Brief
Reproduce the text of every record below word for word, leaving out the pictures.

Images of plotted data
-*-
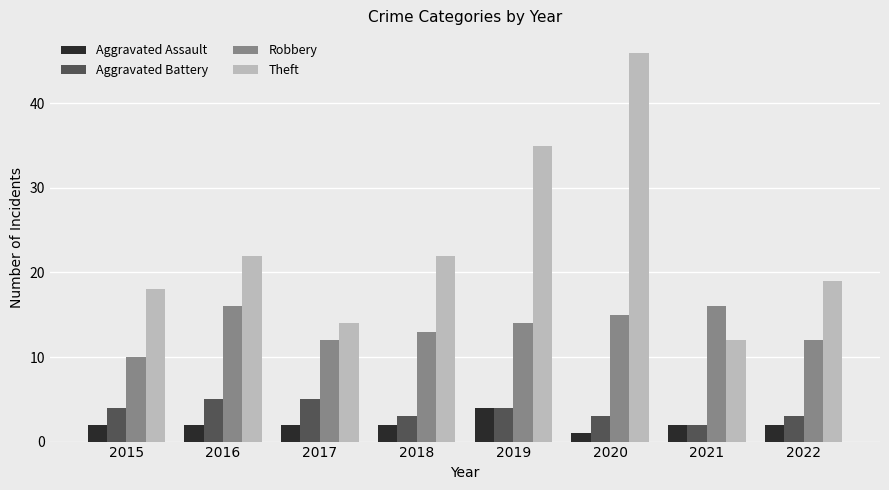

What is the sum of the Aggravated Assault values at 2019 and 2022?

6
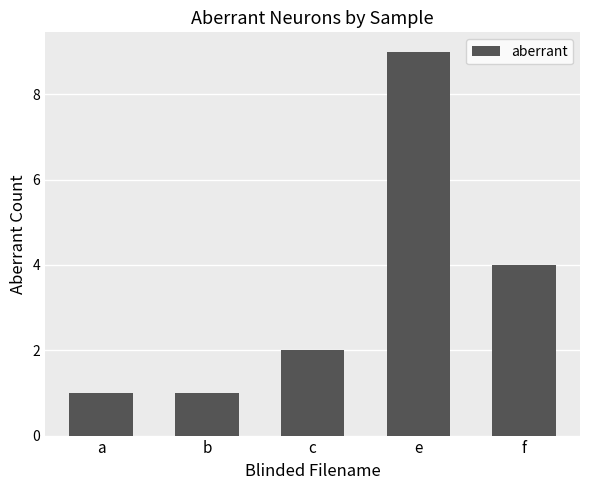

Which has a higher value, b or f?

f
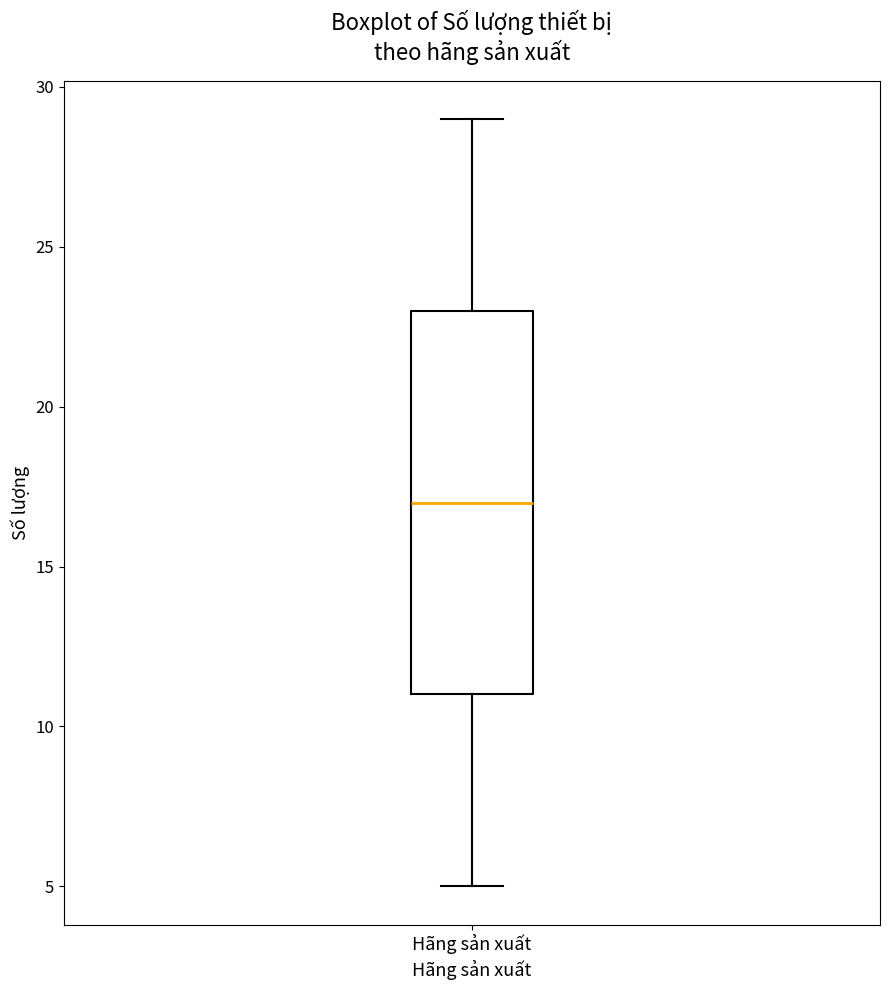

Read this box plot against the y-axis: the position of the median line, the range covered by the box, and the ends of both whiskers. The values are not printed on the chart, so give them approximately, as read against the axis.

median 17, box 11 to 23, whiskers 5 to 29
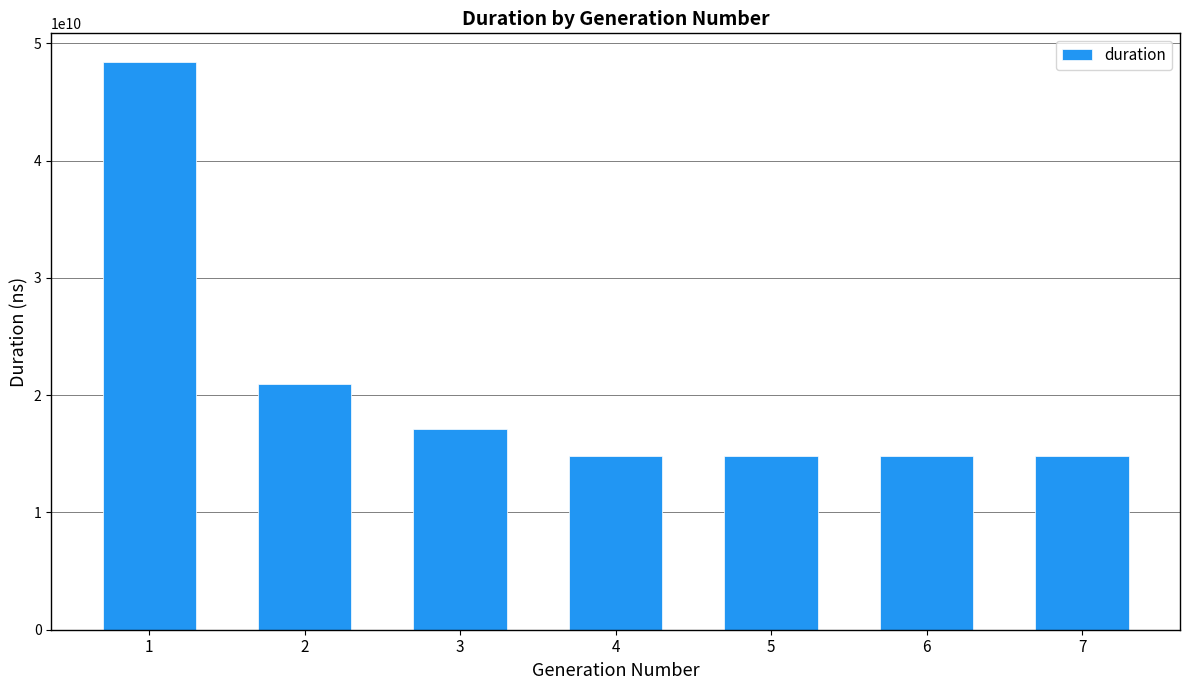

What is the approximate value at 5?

14822879623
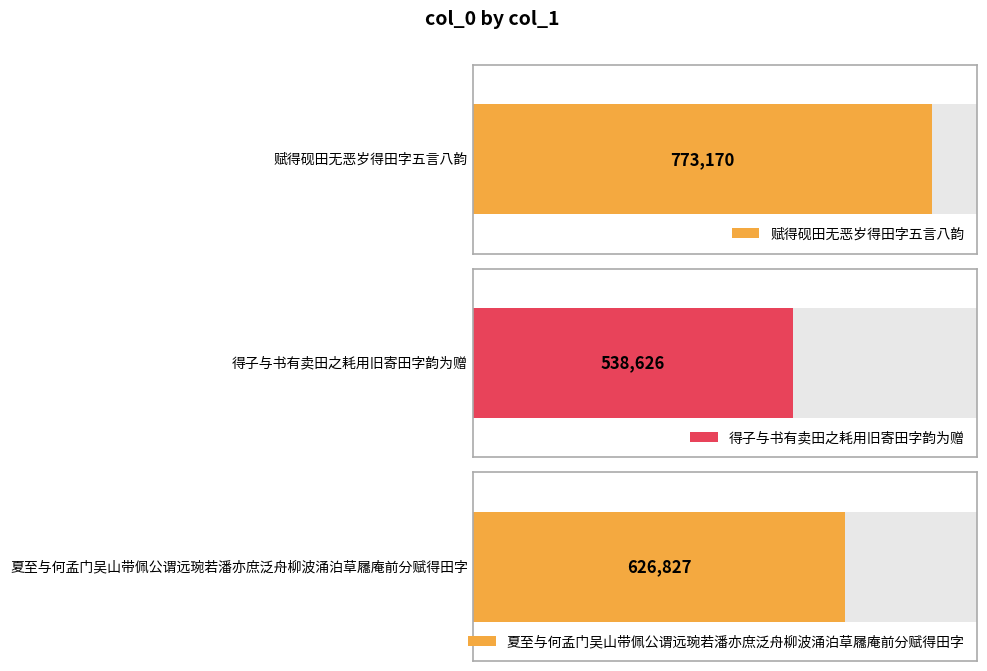

What is the sum of all values?

1938623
-*-
Solution
What is the sum of the Aggravated Assault values at 2019 and 2022?

6

Which has a higher value, b or f?

f

Read this box plot against the y-axis: the position of the median line, the range covered by the box, and the ends of both whiskers. The values are not printed on the chart, so give them approximately, as read against the axis.

median 17, box 11 to 23, whiskers 5 to 29

What is the approximate value at 5?

14822879623

What is the sum of all values?

1938623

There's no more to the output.